Her remarks were a departure from her tweet in November 2015, between the November 2015 Paris massacre and the December 2015 San Bernardino, Calif., terror attacks, both linked to ISIS.

“Let’s be clear: Islam is not our adversary,” Clinton tweeted. “Muslims are peaceful and tolerant people and have nothing to do whatsoever with terrorism.”

Within hours of Clinton’s most recent remarks, presumptive Republican presidential nominee Donald Trump referred to her tweet at a speech in New Hampshire as he amplified his accusations that Clinton is weak on terrorism and national defense.

“Hillary Clinton, for months, and despite so many attacks, has repeatedly refused to even say the words ‘radical Islam,’ ” Trump said. “Just a few weeks before the San Bernardino slaughter, Clinton explained her refusal to say the words. She said Muslims are peaceful and tolerant people, nothing to do with terrorism. That is Hillary Clinton.”

On Sunday, Trump criticized Clinton and President Obama for not using the words “radical Islam” in speaking about the Orlando attack amid evidence that shooter Omar Mateen was indeed an ISIS sympathizer.

White House Press Secretary Josh Earnest on Monday dismissed suggestions by reporters that Clinton had broken with the president on the issue.

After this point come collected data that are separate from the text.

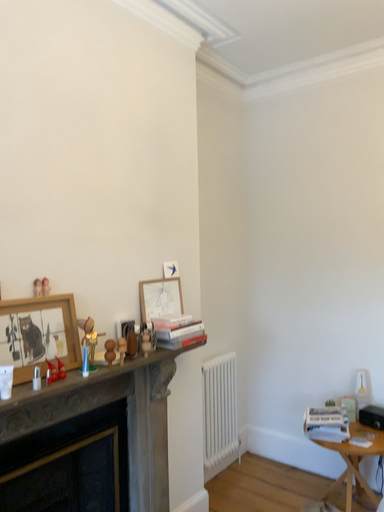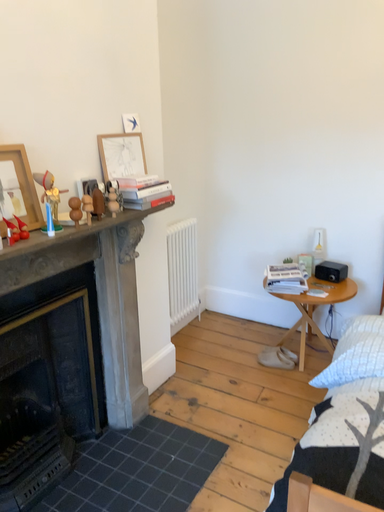
Question: How did the camera likely rotate when shooting the video?

Choices:
 (A) rotated upward
 (B) rotated downward

Answer: (B)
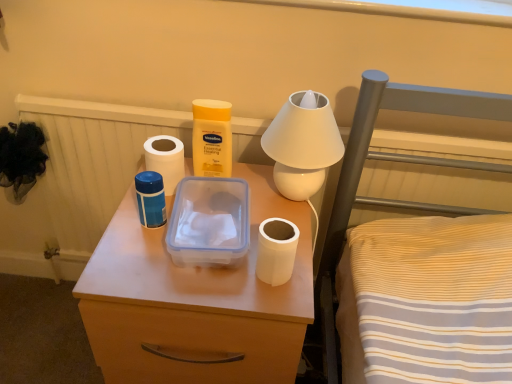
Identify the location of vacant area that is in front of transparent plastic lunch box at center. The height and width of the screenshot is (384, 512). (201, 295).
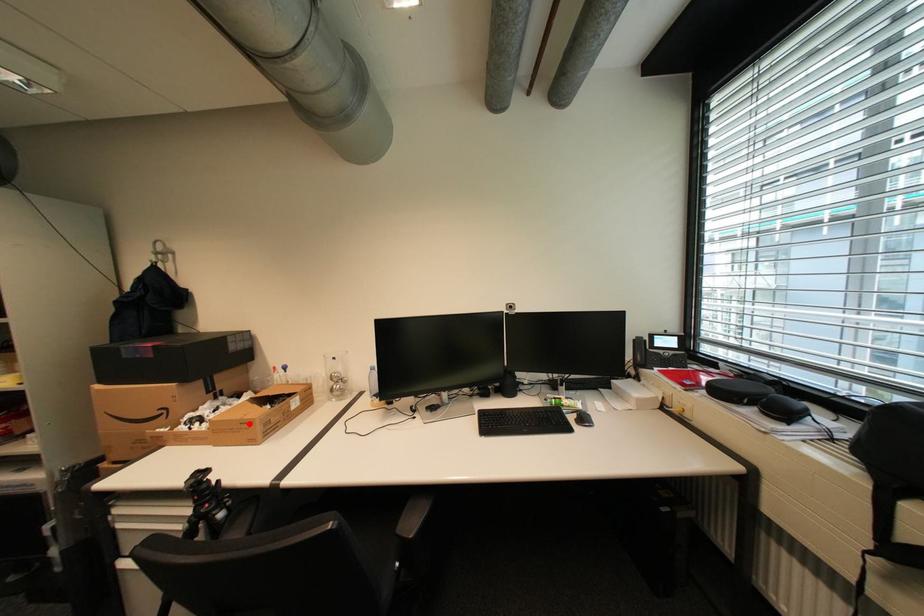
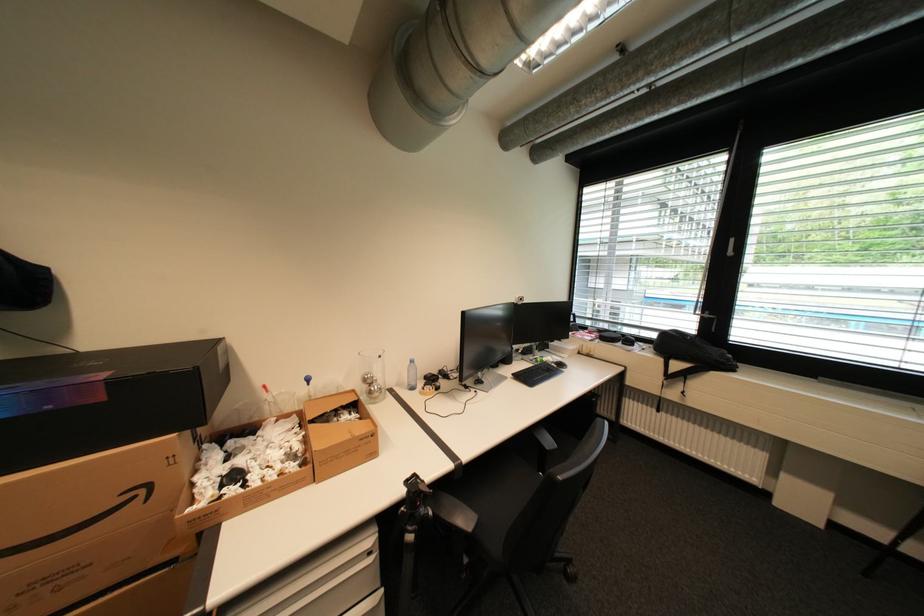
Where in the second image is the point corresponding to the highlighted location from the first image?

(370, 440)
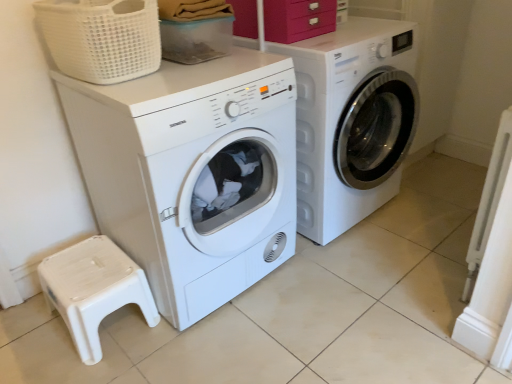
Find the location of a particular element. The width and height of the screenshot is (512, 384). free space above white plastic step stool at lower left (from a real-world perspective) is located at coordinates (85, 271).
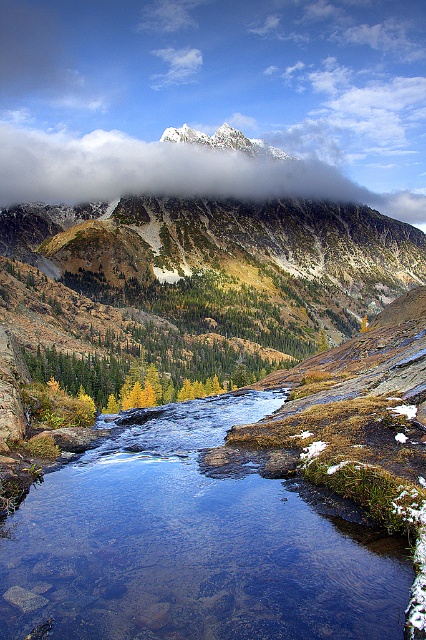
From the picture: Is clear water stream at center closer to the viewer compared to white fluffy cloud at upper center?

Yes, it is.

How far apart are clear water stream at center and white fluffy cloud at upper center?

clear water stream at center and white fluffy cloud at upper center are 440.53 meters apart.

Find the location of a particular element. This screenshot has width=426, height=640. clear water stream at center is located at coordinates (189, 545).

Identify the location of clear water stream at center. (189, 545).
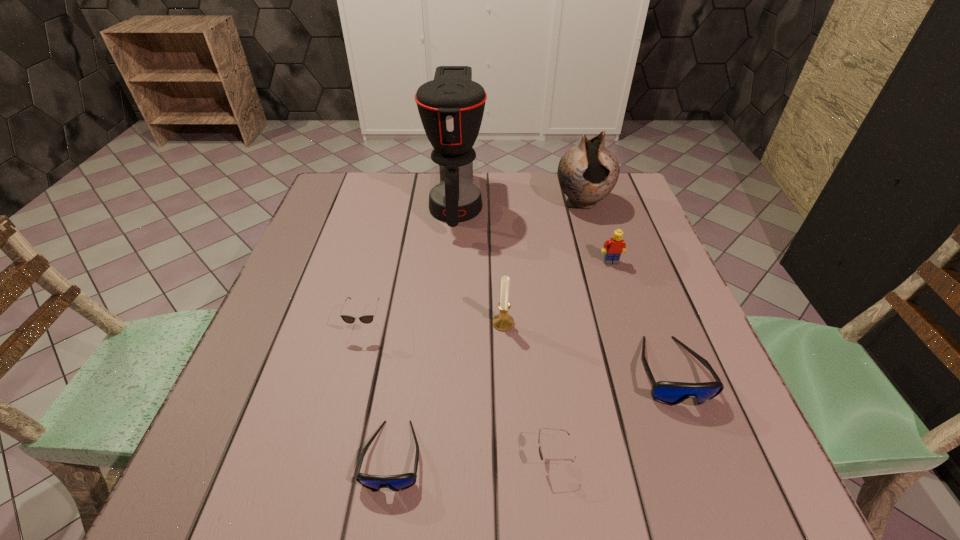
You are a GUI agent. You are given a task and a screenshot of the screen. Output one action in this format:
    pyautogui.click(x=<x>, y=<y>)
    Task: Click on the third sunglasses from left to right
    
    Given the screenshot: What is the action you would take?
    pyautogui.click(x=540, y=452)

This screenshot has width=960, height=540. Identify the location of the fourth object from right to left. (540, 452).

At what (x,y) coordinates should I click in order to perform the action: click on the shortest object. Please return your answer as a coordinate pair (x, y). The image size is (960, 540). Looking at the image, I should click on [x=399, y=482].

The width and height of the screenshot is (960, 540). I want to click on the nearer blue sunglasses, so click(x=399, y=482).

This screenshot has width=960, height=540. What are the coordinates of `vacant space located pour from the carafe of the tallest object` in the screenshot? It's located at (445, 357).

Find the location of a particular element. The width and height of the screenshot is (960, 540). vacant space situated from the spout of the pottery is located at coordinates (604, 273).

You are a GUI agent. You are given a task and a screenshot of the screen. Output one action in this format:
    pyautogui.click(x=<x>, y=<y>)
    Task: Click on the blank space located on the right of the fourth object from left to right
    This screenshot has height=540, width=960.
    Given the screenshot: What is the action you would take?
    pyautogui.click(x=570, y=323)

At what (x,y) coordinates should I click in order to perform the action: click on vacant region located on the front-facing side of the third farthest object. Please return your answer as a coordinate pair (x, y). Image resolution: width=960 pixels, height=540 pixels. Looking at the image, I should click on (643, 359).

Image resolution: width=960 pixels, height=540 pixels. What are the coordinates of `free spot located in front of the lenses of the left black sunglasses` in the screenshot? It's located at (357, 360).

Locate an element on the screen. vacant space located 0.160m on the front-facing side of the rightmost sunglasses is located at coordinates (721, 505).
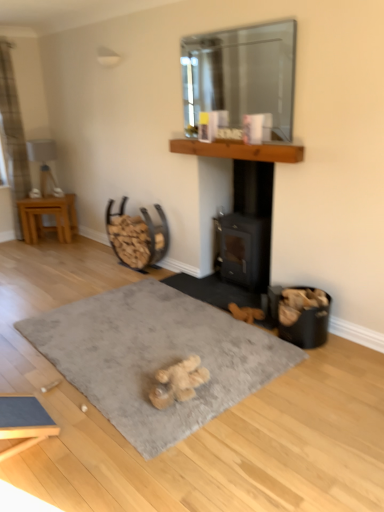
Question: Is transparent glass mirror at upper center wider than gray soft rug at center?

Choices:
 (A) yes
 (B) no

Answer: (B)

Question: From a real-world perspective, is transparent glass mirror at upper center on top of gray soft rug at center?

Choices:
 (A) yes
 (B) no

Answer: (A)

Question: Is transparent glass mirror at upper center taller than gray soft rug at center?

Choices:
 (A) no
 (B) yes

Answer: (B)

Question: Can gray soft rug at center be found inside transparent glass mirror at upper center?

Choices:
 (A) yes
 (B) no

Answer: (B)

Question: From a real-world perspective, is transparent glass mirror at upper center under gray soft rug at center?

Choices:
 (A) yes
 (B) no

Answer: (B)

Question: Considering the relative positions of transparent glass mirror at upper center and gray soft rug at center in the image provided, is transparent glass mirror at upper center to the right of gray soft rug at center from the viewer's perspective?

Choices:
 (A) yes
 (B) no

Answer: (A)

Question: Does brown wooden mantle at upper center have a greater height compared to transparent glass mirror at upper center?

Choices:
 (A) no
 (B) yes

Answer: (A)

Question: Is brown wooden mantle at upper center touching transparent glass mirror at upper center?

Choices:
 (A) no
 (B) yes

Answer: (A)

Question: Is the depth of brown wooden mantle at upper center less than that of transparent glass mirror at upper center?

Choices:
 (A) yes
 (B) no

Answer: (B)

Question: From the image's perspective, is brown wooden mantle at upper center beneath transparent glass mirror at upper center?

Choices:
 (A) yes
 (B) no

Answer: (A)

Question: From a real-world perspective, is brown wooden mantle at upper center located beneath transparent glass mirror at upper center?

Choices:
 (A) no
 (B) yes

Answer: (B)

Question: Considering the relative sizes of brown wooden mantle at upper center and transparent glass mirror at upper center in the image provided, is brown wooden mantle at upper center bigger than transparent glass mirror at upper center?

Choices:
 (A) yes
 (B) no

Answer: (B)

Question: Is gray soft rug at center oriented away from brown wooden mantle at upper center?

Choices:
 (A) yes
 (B) no

Answer: (B)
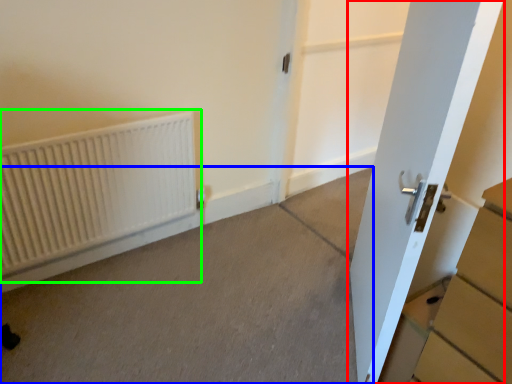
Question: Based on their relative distances, which object is farther from door (highlighted by a red box)? Choose from concrete (highlighted by a blue box) and radiator (highlighted by a green box).

Choices:
 (A) concrete
 (B) radiator

Answer: (B)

“Having worked in this administration for four years, she is somebody who agrees strongly with the president's approach to ensuring that we are not giving legitimacy to a terrorist organization that would love to advance the narrative that they are somehow holy warriors advancing the cause of Islam by waging war against the United States,” Earnest said. “That is an utterly baseless myth. It is false.”